# h2 Datei laesst sich nicht oeffnen



## HerbertJohann (12. Sep 2018)

Guten Tag, ich bin hier ein Neuling und bin mir nicht sicher ob ich im rictigen Forum gelandet bin. Ich verwende das Buchhaltungsprogramm Jgnash. Nach einem Absturz des Programms laesst sich die Datei (Buchhaltung2018.h2) nicht mehr oeffnen. Zuerst kam die Meldung: Datei von anderer Anwendung gesperrt. Ich suchte nach lock-Dateien. Doch ohne Erfolg. Ich versuchte den Namen der Datei zu aendern.

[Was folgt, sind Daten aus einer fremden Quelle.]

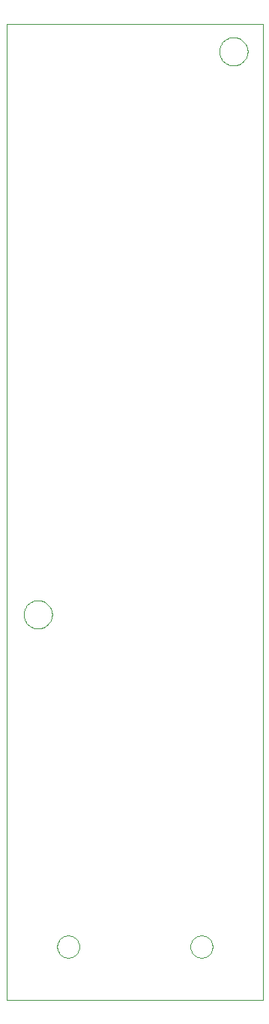
<source format=gm1>
G75*
%MOIN*%
%OFA0B0*%
%FSLAX24Y24*%
%IPPOS*%
%LPD*%
%AMOC8*
5,1,8,0,0,1.08239X$1,22.5*
%
%ADD10C,0.0000*%
D10*
X000305Y000410D02*
X011722Y000410D01*
X011722Y043717D01*
X000305Y043717D01*
X000305Y000410D01*
X002566Y002760D02*
X002568Y002804D01*
X002574Y002848D01*
X002584Y002891D01*
X002597Y002933D01*
X002615Y002973D01*
X002636Y003012D01*
X002660Y003049D01*
X002687Y003084D01*
X002718Y003116D01*
X002751Y003145D01*
X002787Y003171D01*
X002825Y003193D01*
X002865Y003212D01*
X002906Y003228D01*
X002949Y003240D01*
X002992Y003248D01*
X003036Y003252D01*
X003080Y003252D01*
X003124Y003248D01*
X003167Y003240D01*
X003210Y003228D01*
X003251Y003212D01*
X003291Y003193D01*
X003329Y003171D01*
X003365Y003145D01*
X003398Y003116D01*
X003429Y003084D01*
X003456Y003049D01*
X003480Y003012D01*
X003501Y002973D01*
X003519Y002933D01*
X003532Y002891D01*
X003542Y002848D01*
X003548Y002804D01*
X003550Y002760D01*
X003548Y002716D01*
X003542Y002672D01*
X003532Y002629D01*
X003519Y002587D01*
X003501Y002547D01*
X003480Y002508D01*
X003456Y002471D01*
X003429Y002436D01*
X003398Y002404D01*
X003365Y002375D01*
X003329Y002349D01*
X003291Y002327D01*
X003251Y002308D01*
X003210Y002292D01*
X003167Y002280D01*
X003124Y002272D01*
X003080Y002268D01*
X003036Y002268D01*
X002992Y002272D01*
X002949Y002280D01*
X002906Y002292D01*
X002865Y002308D01*
X002825Y002327D01*
X002787Y002349D01*
X002751Y002375D01*
X002718Y002404D01*
X002687Y002436D01*
X002660Y002471D01*
X002636Y002508D01*
X002615Y002547D01*
X002597Y002587D01*
X002584Y002629D01*
X002574Y002672D01*
X002568Y002716D01*
X002566Y002760D01*
X001078Y017510D02*
X001080Y017560D01*
X001086Y017610D01*
X001096Y017659D01*
X001110Y017707D01*
X001127Y017754D01*
X001148Y017799D01*
X001173Y017843D01*
X001201Y017884D01*
X001233Y017923D01*
X001267Y017960D01*
X001304Y017994D01*
X001344Y018024D01*
X001386Y018051D01*
X001430Y018075D01*
X001476Y018096D01*
X001523Y018112D01*
X001571Y018125D01*
X001621Y018134D01*
X001670Y018139D01*
X001721Y018140D01*
X001771Y018137D01*
X001820Y018130D01*
X001869Y018119D01*
X001917Y018104D01*
X001963Y018086D01*
X002008Y018064D01*
X002051Y018038D01*
X002092Y018009D01*
X002131Y017977D01*
X002167Y017942D01*
X002199Y017904D01*
X002229Y017864D01*
X002256Y017821D01*
X002279Y017777D01*
X002298Y017731D01*
X002314Y017683D01*
X002326Y017634D01*
X002334Y017585D01*
X002338Y017535D01*
X002338Y017485D01*
X002334Y017435D01*
X002326Y017386D01*
X002314Y017337D01*
X002298Y017289D01*
X002279Y017243D01*
X002256Y017199D01*
X002229Y017156D01*
X002199Y017116D01*
X002167Y017078D01*
X002131Y017043D01*
X002092Y017011D01*
X002051Y016982D01*
X002008Y016956D01*
X001963Y016934D01*
X001917Y016916D01*
X001869Y016901D01*
X001820Y016890D01*
X001771Y016883D01*
X001721Y016880D01*
X001670Y016881D01*
X001621Y016886D01*
X001571Y016895D01*
X001523Y016908D01*
X001476Y016924D01*
X001430Y016945D01*
X001386Y016969D01*
X001344Y016996D01*
X001304Y017026D01*
X001267Y017060D01*
X001233Y017097D01*
X001201Y017136D01*
X001173Y017177D01*
X001148Y017221D01*
X001127Y017266D01*
X001110Y017313D01*
X001096Y017361D01*
X001086Y017410D01*
X001080Y017460D01*
X001078Y017510D01*
X008491Y002760D02*
X008493Y002804D01*
X008499Y002848D01*
X008509Y002891D01*
X008522Y002933D01*
X008540Y002973D01*
X008561Y003012D01*
X008585Y003049D01*
X008612Y003084D01*
X008643Y003116D01*
X008676Y003145D01*
X008712Y003171D01*
X008750Y003193D01*
X008790Y003212D01*
X008831Y003228D01*
X008874Y003240D01*
X008917Y003248D01*
X008961Y003252D01*
X009005Y003252D01*
X009049Y003248D01*
X009092Y003240D01*
X009135Y003228D01*
X009176Y003212D01*
X009216Y003193D01*
X009254Y003171D01*
X009290Y003145D01*
X009323Y003116D01*
X009354Y003084D01*
X009381Y003049D01*
X009405Y003012D01*
X009426Y002973D01*
X009444Y002933D01*
X009457Y002891D01*
X009467Y002848D01*
X009473Y002804D01*
X009475Y002760D01*
X009473Y002716D01*
X009467Y002672D01*
X009457Y002629D01*
X009444Y002587D01*
X009426Y002547D01*
X009405Y002508D01*
X009381Y002471D01*
X009354Y002436D01*
X009323Y002404D01*
X009290Y002375D01*
X009254Y002349D01*
X009216Y002327D01*
X009176Y002308D01*
X009135Y002292D01*
X009092Y002280D01*
X009049Y002272D01*
X009005Y002268D01*
X008961Y002268D01*
X008917Y002272D01*
X008874Y002280D01*
X008831Y002292D01*
X008790Y002308D01*
X008750Y002327D01*
X008712Y002349D01*
X008676Y002375D01*
X008643Y002404D01*
X008612Y002436D01*
X008585Y002471D01*
X008561Y002508D01*
X008540Y002547D01*
X008522Y002587D01*
X008509Y002629D01*
X008499Y002672D01*
X008493Y002716D01*
X008491Y002760D01*
X009778Y042510D02*
X009780Y042560D01*
X009786Y042610D01*
X009796Y042659D01*
X009810Y042707D01*
X009827Y042754D01*
X009848Y042799D01*
X009873Y042843D01*
X009901Y042884D01*
X009933Y042923D01*
X009967Y042960D01*
X010004Y042994D01*
X010044Y043024D01*
X010086Y043051D01*
X010130Y043075D01*
X010176Y043096D01*
X010223Y043112D01*
X010271Y043125D01*
X010321Y043134D01*
X010370Y043139D01*
X010421Y043140D01*
X010471Y043137D01*
X010520Y043130D01*
X010569Y043119D01*
X010617Y043104D01*
X010663Y043086D01*
X010708Y043064D01*
X010751Y043038D01*
X010792Y043009D01*
X010831Y042977D01*
X010867Y042942D01*
X010899Y042904D01*
X010929Y042864D01*
X010956Y042821D01*
X010979Y042777D01*
X010998Y042731D01*
X011014Y042683D01*
X011026Y042634D01*
X011034Y042585D01*
X011038Y042535D01*
X011038Y042485D01*
X011034Y042435D01*
X011026Y042386D01*
X011014Y042337D01*
X010998Y042289D01*
X010979Y042243D01*
X010956Y042199D01*
X010929Y042156D01*
X010899Y042116D01*
X010867Y042078D01*
X010831Y042043D01*
X010792Y042011D01*
X010751Y041982D01*
X010708Y041956D01*
X010663Y041934D01*
X010617Y041916D01*
X010569Y041901D01*
X010520Y041890D01*
X010471Y041883D01*
X010421Y041880D01*
X010370Y041881D01*
X010321Y041886D01*
X010271Y041895D01*
X010223Y041908D01*
X010176Y041924D01*
X010130Y041945D01*
X010086Y041969D01*
X010044Y041996D01*
X010004Y042026D01*
X009967Y042060D01*
X009933Y042097D01*
X009901Y042136D01*
X009873Y042177D01*
X009848Y042221D01*
X009827Y042266D01*
X009810Y042313D01*
X009796Y042361D01*
X009786Y042410D01*
X009780Y042460D01*
X009778Y042510D01*
M02*

</source>
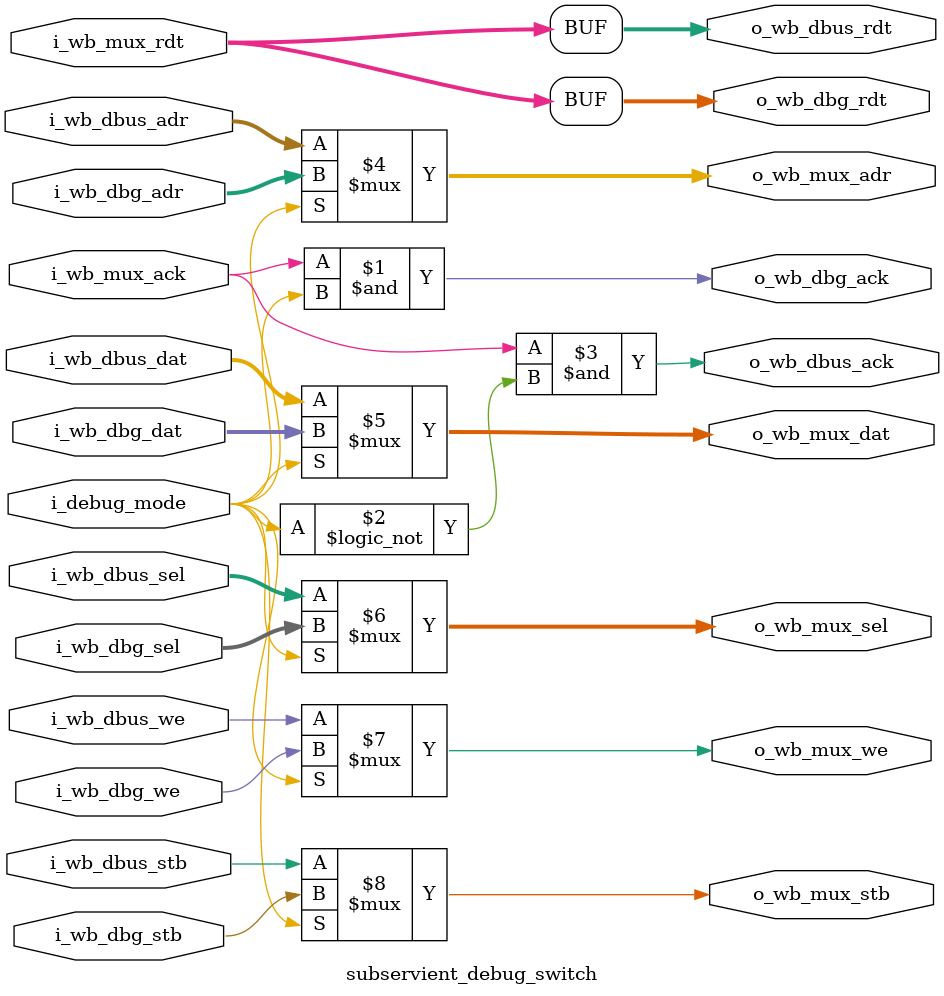
<source format=v>
/*
 * subservient_debug_switch.v : Wishbone debug switch for subservient SoC
 *
 * SPDX-FileCopyrightText: 2021 Olof Kindgren <olof.kindgren@gmail.com>
 * SPDX-License-Identifier: Apache-2.0
 */

module subservient_debug_switch
  (//Debug selector
   input wire 	      i_debug_mode,

   //Debug interface
   input wire [31:0]  i_wb_dbg_adr,
   input wire [31:0]  i_wb_dbg_dat,
   input wire [3:0]   i_wb_dbg_sel,
   input wire 	      i_wb_dbg_we,
   input wire 	      i_wb_dbg_stb,
   output wire [31:0] o_wb_dbg_rdt,
   output wire 	      o_wb_dbg_ack,

   //Data bus interface towards CPU
   input wire [31:0]  i_wb_dbus_adr,
   input wire [31:0]  i_wb_dbus_dat,
   input wire [3:0]   i_wb_dbus_sel,
   input wire 	      i_wb_dbus_we,
   input wire 	      i_wb_dbus_stb,
   output wire [31:0] o_wb_dbus_rdt,
   output wire 	      o_wb_dbus_ack,

   //Data bus interface towards memory/peripherals
   output wire [31:0] o_wb_mux_adr,
   output wire [31:0] o_wb_mux_dat,
   output wire [3:0]  o_wb_mux_sel,
   output wire 	      o_wb_mux_we,
   output wire 	      o_wb_mux_stb,
   input wire [31:0]  i_wb_mux_rdt,
   input wire 	      i_wb_mux_ack);

   assign o_wb_dbg_rdt  = i_wb_mux_rdt;
   assign o_wb_dbg_ack  = i_wb_mux_ack & i_debug_mode;

   assign o_wb_dbus_rdt = i_wb_mux_rdt;
   assign o_wb_dbus_ack = i_wb_mux_ack & !i_debug_mode;

   assign o_wb_mux_adr = i_debug_mode ? i_wb_dbg_adr : i_wb_dbus_adr;
   assign o_wb_mux_dat = i_debug_mode ? i_wb_dbg_dat : i_wb_dbus_dat;
   assign o_wb_mux_sel = i_debug_mode ? i_wb_dbg_sel : i_wb_dbus_sel;
   assign o_wb_mux_we  = i_debug_mode ? i_wb_dbg_we  : i_wb_dbus_we ;
   assign o_wb_mux_stb = i_debug_mode ? i_wb_dbg_stb : i_wb_dbus_stb;


endmodule

</source>
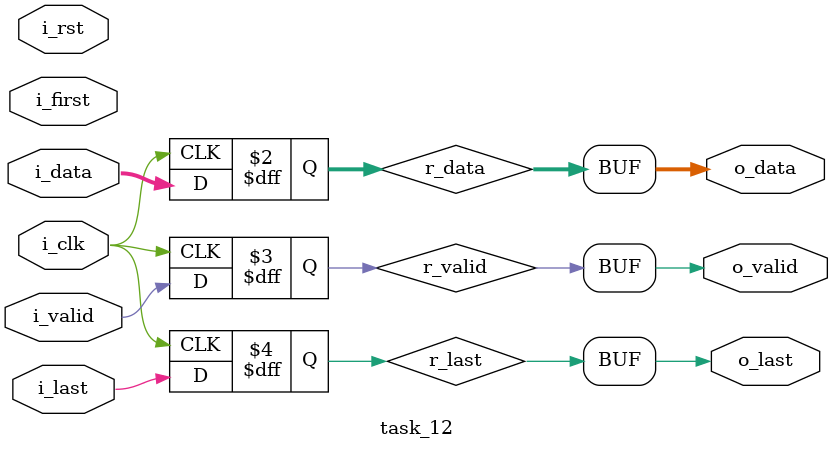
<source format=sv>
`timescale 1ns / 1ps
module task_12
#(
  parameter int TASK_INPUT_WIDTH = 8,
  parameter int TASK_OUTPUT_WIDTH = 8,
  parameter int INPUT_STREAMS     = 1,
  parameter int OUTPUT_STREAMS    = 1
)(
  input                         i_clk,
  input                         i_rst,

  input                         i_valid,
  input                         i_first,
  input                         i_last,
  input [TASK_INPUT_WIDTH-1:0]  i_data,

  output logic                  o_valid,
  output logic                  o_last,
  output logic [TASK_OUTPUT_WIDTH-1:0] o_data
);

  logic [TASK_OUTPUT_WIDTH-1:0] r_data; // Just a dummy register. Replace with your code.
  logic r_valid; // Just a dummy register. Replace with your code.
  logic r_last; // Just a dummy register. Replace with your code.

  always@(posedge i_clk) begin
    r_data <= i_data; // Just a dummy assignement. Replace with your code.
    r_valid <= i_valid; // Just a dummy assignement. Replace with your code.
    r_last <= i_last; // Just a dummy assignement. Replace with your code.
  end

  assign o_data = r_data; // Just a dummy assignement. Replace with your code.
  assign o_valid = r_valid; // Just a dummy assignement. Replace with your code.
  assign o_last = r_last; // Just a dummy assignement. Replace with your code.


endmodule

</source>
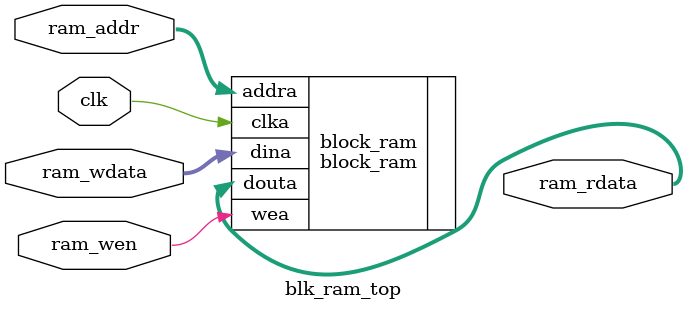
<source format=v>
module blk_ram_top (
    input         clk      ,
    input  [15:0] ram_addr ,
    input  [31:0] ram_wdata,
    input         ram_wen  ,
    output [31:0] ram_rdata
);
					   
block_ram block_ram (
    .clka (clk       ),
    .wea  (ram_wen   ),
    .addra(ram_addr  ),
    .dina (ram_wdata ),
    .douta(ram_rdata ) 
);
endmodule
</source>
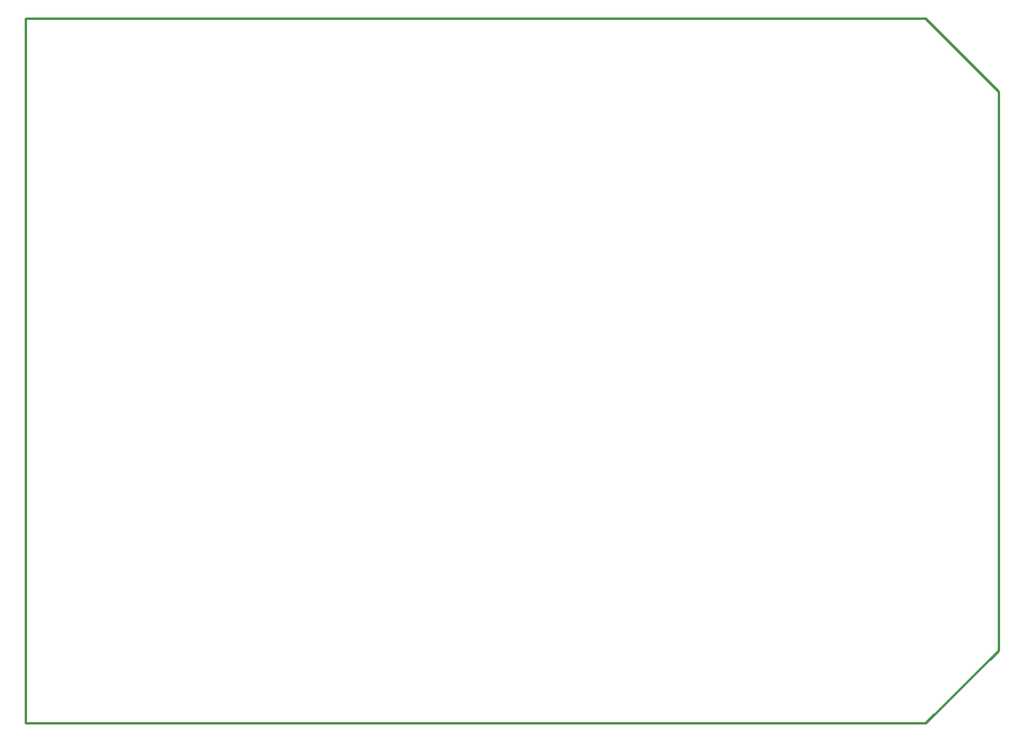
<source format=gm1>
G04 Layer_Color=16711935*
%FSLAX44Y44*%
%MOMM*%
G71*
G01*
G75*
%ADD31C,0.2540*%
D31*
X1035000Y77500D02*
Y672500D01*
X957500Y0D02*
X1035000Y77500D01*
X0Y0D02*
X957500D01*
X957500Y750000D02*
X1035000Y672500D01*
X0Y750000D02*
X957500D01*
X0Y0D02*
Y750000D01*
M02*

</source>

Seitdem kommt die Meldung: Invalid password or tried to open the wrong file type. Allerdings habe ich nie ein passwort vergeben. Hat jemand eine Idee, wie sich die Datei wieder oeffnen laesst? Danke schon jetzt fuer die Mithilfe.


----------



## mihe7 (12. Sep 2018)

HerbertJohann hat gesagt.:


> ob ich im rictigen Forum gelandet bin


Nicht wirklich. 

Zur Frage: gibt es ein log-File? Schau dort mal nach Fehlern, evtl. helfen die weiter. Ansonsten habe ich auf die Schnelle gefunden: https://groups.google.com/forum/#!msg/jgnash-user/3SanY9VZoR8/xuabR-0ACAAJ


----------